What needs to be done:
Nothing but the data, repeated exactly, belongs in the answer.

*** Exercise inputs ***

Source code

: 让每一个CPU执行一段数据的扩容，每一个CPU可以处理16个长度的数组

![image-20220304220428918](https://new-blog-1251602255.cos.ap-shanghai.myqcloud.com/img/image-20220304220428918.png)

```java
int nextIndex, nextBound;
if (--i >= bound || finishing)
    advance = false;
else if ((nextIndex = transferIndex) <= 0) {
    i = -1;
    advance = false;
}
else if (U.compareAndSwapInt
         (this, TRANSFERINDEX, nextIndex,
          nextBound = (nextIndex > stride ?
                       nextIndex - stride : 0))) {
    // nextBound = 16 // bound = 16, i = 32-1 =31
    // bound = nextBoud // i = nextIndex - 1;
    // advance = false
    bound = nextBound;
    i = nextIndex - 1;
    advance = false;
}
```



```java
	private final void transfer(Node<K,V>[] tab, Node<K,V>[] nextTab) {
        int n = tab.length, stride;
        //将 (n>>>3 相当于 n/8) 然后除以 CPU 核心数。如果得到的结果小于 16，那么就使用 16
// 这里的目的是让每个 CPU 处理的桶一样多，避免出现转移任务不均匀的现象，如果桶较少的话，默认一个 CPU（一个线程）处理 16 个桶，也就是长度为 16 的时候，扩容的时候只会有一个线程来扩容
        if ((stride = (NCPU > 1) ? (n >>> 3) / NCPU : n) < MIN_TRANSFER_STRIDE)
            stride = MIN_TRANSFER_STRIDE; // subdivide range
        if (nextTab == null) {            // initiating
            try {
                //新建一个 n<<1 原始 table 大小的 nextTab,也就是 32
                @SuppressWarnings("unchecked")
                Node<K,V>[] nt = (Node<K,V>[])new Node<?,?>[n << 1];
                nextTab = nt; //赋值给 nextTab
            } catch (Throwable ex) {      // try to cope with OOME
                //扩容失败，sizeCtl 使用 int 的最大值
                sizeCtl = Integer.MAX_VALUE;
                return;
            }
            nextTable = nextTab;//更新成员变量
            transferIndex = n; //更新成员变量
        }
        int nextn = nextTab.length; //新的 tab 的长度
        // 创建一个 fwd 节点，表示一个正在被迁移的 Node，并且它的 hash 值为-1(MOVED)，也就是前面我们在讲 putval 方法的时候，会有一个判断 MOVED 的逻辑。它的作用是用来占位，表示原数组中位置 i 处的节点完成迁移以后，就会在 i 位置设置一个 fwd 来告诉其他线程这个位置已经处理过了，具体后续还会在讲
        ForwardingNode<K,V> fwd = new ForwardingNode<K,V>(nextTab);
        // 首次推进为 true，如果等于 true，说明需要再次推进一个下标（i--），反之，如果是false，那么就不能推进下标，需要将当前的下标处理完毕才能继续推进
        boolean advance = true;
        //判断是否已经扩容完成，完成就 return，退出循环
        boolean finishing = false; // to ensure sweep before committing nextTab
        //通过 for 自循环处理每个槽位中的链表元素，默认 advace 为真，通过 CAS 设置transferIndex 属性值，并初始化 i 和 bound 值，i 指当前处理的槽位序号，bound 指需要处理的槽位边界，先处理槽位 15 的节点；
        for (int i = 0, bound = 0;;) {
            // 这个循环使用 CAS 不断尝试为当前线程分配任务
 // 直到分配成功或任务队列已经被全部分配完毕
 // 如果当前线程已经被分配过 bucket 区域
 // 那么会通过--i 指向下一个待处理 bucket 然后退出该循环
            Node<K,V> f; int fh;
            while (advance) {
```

*** End of Exercise inputs ***

Exercise answer:
Source code

: 让每一个CPU执行一段数据的扩容，每一个CPU可以处理16个长度的数组

![image-20220304220428918](https://new-blog-1251602255.cos.ap-shanghai.myqcloud.com/img/image-20220304220428918.png)

```java
int nextIndex, nextBound;
if (--i >= bound || finishing)
    advance = false;
else if ((nextIndex = transferIndex) <= 0) {
    i = -1;
    advance = false;
}
else if (U.compareAndSwapInt
         (this, TRANSFERINDEX, nextIndex,
          nextBound = (nextIndex > stride ?
                       nextIndex - stride : 0))) {
    // nextBound = 16 // bound = 16, i = 32-1 =31
    // bound = nextBoud // i = nextIndex - 1;
    // advance = false
    bound = nextBound;
    i = nextIndex - 1;
    advance = false;
}
```



```java
	private final void transfer(Node<K,V>[] tab, Node<K,V>[] nextTab) {
        int n = tab.length, stride;
        //将 (n>>>3 相当于 n/8) 然后除以 CPU 核心数。如果得到的结果小于 16，那么就使用 16
// 这里的目的是让每个 CPU 处理的桶一样多，避免出现转移任务不均匀的现象，如果桶较少的话，默认一个 CPU（一个线程）处理 16 个桶，也就是长度为 16 的时候，扩容的时候只会有一个线程来扩容
        if ((stride = (NCPU > 1) ? (n >>> 3) / NCPU : n) < MIN_TRANSFER_STRIDE)
            stride = MIN_TRANSFER_STRIDE; // subdivide range
        if (nextTab == null) {            // initiating
            try {
                //新建一个 n<<1 原始 table 大小的 nextTab,也就是 32
                @SuppressWarnings("unchecked")
                Node<K,V>[] nt = (Node<K,V>[])new Node<?,?>[n << 1];
                nextTab = nt; //赋值给 nextTab
            } catch (Throwable ex) {      // try to cope with OOME
                //扩容失败，sizeCtl 使用 int 的最大值
                sizeCtl = Integer.MAX_VALUE;
                return;
            }
            nextTable = nextTab;//更新成员变量
            transferIndex = n; //更新成员变量
        }
        int nextn = nextTab.length; //新的 tab 的长度
        // 创建一个 fwd 节点，表示一个正在被迁移的 Node，并且它的 hash 值为-1(MOVED)，也就是前面我们在讲 putval 方法的时候，会有一个判断 MOVED 的逻辑。它的作用是用来占位，表示原数组中位置 i 处的节点完成迁移以后，就会在 i 位置设置一个 fwd 来告诉其他线程这个位置已经处理过了，具体后续还会在讲
        ForwardingNode<K,V> fwd = new ForwardingNode<K,V>(nextTab);
        // 首次推进为 true，如果等于 true，说明需要再次推进一个下标（i--），反之，如果是false，那么就不能推进下标，需要将当前的下标处理完毕才能继续推进
        boolean advance = true;
        //判断是否已经扩容完成，完成就 return，退出循环
        boolean finishing = false; // to ensure sweep before committing nextTab
        //通过 for 自循环处理每个槽位中的链表元素，默认 advace 为真，通过 CAS 设置transferIndex 属性值，并初始化 i 和 bound 值，i 指当前处理的槽位序号，bound 指需要处理的槽位边界，先处理槽位 15 的节点；
        for (int i = 0, bound = 0;;) {
            // 这个循环使用 CAS 不断尝试为当前线程分配任务
 // 直到分配成功或任务队列已经被全部分配完毕
 // 如果当前线程已经被分配过 bucket 区域
 // 那么会通过--i 指向下一个待处理 bucket 然后退出该循环
            Node<K,V> f; int fh;
            while (advance) {
```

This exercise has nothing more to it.